### [EXCERPTED TEXT]
I did, perhaps you and @eol can update the quote as well
Done on my end.
Done.
Will all that being said, OpenVZ really needs to die.
I can't believe people in the hosting industry are still using OVZ.
This.
Now there is still a security problem.
One could replace the echo binary with something slightly more malicious.
But anyway problem solved.
We love OVZ if we don't need to do the above mentioned things. For everything else there is KVM or bare
backmetal.Really?
Come on...
Oh, and I'd never put anything sensitive anywhere near an OVZ.
gaia 2.6.32-042stab128.2
root@gaia:~# id
uid=0(root) gid=0(root) groups=0(root)
root@gaia:~# fallocate -l 1G /mnt/1GB.swap
root@gaia:~# mkswap /mnt/1GB.swap
Setting up swapspace version 1, size = 1048572 KiB
no label, UUID=19b804ff-bbf9-4b20-ac28-00d455696f51
root@gaia:~# chmod 0600 /mnt/1GB.swap
root@gaia:~# swapon /mnt/1GB.swap
swapon: /mnt/1GB.swap: swapon failed: Operation not permitted
root@gaia:~# echo 3 > /proc/sys/vm/drop_caches
-su: /proc/sys/vm/drop_caches: Permission denied
Piece of shit.
Get a dedicated server and call it a day old chap.
Agreed.
EDIT:
Nothing better than idling a bunch of dedicated servers.
One work-around I am thinking of regarding the "echo binary issue" would be to use busybox, at least that's how it is done on embedded systems with minimal kernels and space constraints.
It's not idling if they are running tmux + htop.
While that might work... don't you think busybox is somewhat limited?
EDIT:
Quote.
You forgot screen! You n00b.
Tmux is screen's sexy sister.
That depends on "how" you've compiled it actually.
See: https://busybox.net/downloads/BusyBox.html
Edit: Busybox can even have it's own internal httpd, ftpd, nc and so forth. Back in my days some rootkits were actually nothing but modified busybox binaries disguised as legit daemons running on compromised hosts.
True.
Yeah but when you're drunk to the boot, you'd still fuck the uglier sister regardless.

### [WHAT THIS EXERCISE ASKS]
#1 List every command entered at the root@gaia prompt in the OpenVZ discussion.
#2 Extract the passage of the OpenVZ discussion from "I did, perhaps" up to and including "near an OVZ.", copying it word for word.

### [Data items]

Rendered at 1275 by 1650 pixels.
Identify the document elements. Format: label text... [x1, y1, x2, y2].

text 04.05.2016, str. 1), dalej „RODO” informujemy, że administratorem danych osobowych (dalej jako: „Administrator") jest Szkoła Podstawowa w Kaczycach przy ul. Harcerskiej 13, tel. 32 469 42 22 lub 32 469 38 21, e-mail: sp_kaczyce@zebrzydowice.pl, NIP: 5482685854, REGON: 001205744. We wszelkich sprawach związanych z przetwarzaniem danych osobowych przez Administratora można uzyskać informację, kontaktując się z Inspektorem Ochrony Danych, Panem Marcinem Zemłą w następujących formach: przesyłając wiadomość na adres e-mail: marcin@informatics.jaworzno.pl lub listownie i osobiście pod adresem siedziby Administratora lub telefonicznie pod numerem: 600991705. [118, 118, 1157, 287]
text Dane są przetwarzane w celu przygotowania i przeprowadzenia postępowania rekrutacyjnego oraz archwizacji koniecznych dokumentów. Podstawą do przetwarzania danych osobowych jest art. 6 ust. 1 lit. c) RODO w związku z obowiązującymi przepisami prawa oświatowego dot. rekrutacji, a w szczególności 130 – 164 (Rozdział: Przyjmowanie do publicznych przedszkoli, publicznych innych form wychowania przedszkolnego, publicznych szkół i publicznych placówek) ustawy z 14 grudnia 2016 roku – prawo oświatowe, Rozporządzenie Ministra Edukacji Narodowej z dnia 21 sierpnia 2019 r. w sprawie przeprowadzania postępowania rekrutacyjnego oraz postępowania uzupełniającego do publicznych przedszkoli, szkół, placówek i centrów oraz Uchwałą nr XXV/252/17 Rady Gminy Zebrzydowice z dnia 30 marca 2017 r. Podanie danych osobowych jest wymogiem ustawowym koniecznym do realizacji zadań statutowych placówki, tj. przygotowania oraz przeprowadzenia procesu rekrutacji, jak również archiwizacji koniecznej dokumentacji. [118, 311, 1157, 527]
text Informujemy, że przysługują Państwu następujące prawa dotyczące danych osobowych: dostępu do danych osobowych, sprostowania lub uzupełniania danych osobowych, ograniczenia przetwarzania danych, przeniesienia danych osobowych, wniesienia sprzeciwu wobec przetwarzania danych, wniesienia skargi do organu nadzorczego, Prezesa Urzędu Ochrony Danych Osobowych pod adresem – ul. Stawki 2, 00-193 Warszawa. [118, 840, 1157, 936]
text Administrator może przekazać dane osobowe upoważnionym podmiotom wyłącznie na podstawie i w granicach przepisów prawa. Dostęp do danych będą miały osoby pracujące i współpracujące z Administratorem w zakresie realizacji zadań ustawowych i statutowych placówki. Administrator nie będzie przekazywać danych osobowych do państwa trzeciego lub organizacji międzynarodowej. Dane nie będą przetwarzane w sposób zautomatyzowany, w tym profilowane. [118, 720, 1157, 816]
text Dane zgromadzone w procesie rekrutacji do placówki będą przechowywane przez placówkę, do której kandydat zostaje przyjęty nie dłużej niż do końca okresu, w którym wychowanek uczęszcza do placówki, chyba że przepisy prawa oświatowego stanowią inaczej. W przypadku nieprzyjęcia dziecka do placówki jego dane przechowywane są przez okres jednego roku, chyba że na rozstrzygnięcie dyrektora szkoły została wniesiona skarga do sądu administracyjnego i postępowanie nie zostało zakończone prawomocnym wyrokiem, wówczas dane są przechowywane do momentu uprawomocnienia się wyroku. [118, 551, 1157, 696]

### [TASK RESPONSES]
#1
- id
- fallocate -l 1G /mnt/1GB.swap
- mkswap /mnt/1GB.swap
- chmod 0600 /mnt/1GB.swap
- swapon /mnt/1GB.swap
- echo 3 > /proc/sys/vm/drop_caches

#2
I did, perhaps you and @eol can update the quote as well
Done on my end.
Done.
Will all that being said, OpenVZ really needs to die.
I can't believe people in the hosting industry are still using OVZ.
This.
Now there is still a security problem.
One could replace the echo binary with something slightly more malicious.
But anyway problem solved.
We love OVZ if we don't need to do the above mentioned things. For everything else there is KVM or bare
backmetal.Really?
Come on...
Oh, and I'd never put anything sensitive anywhere near an OVZ.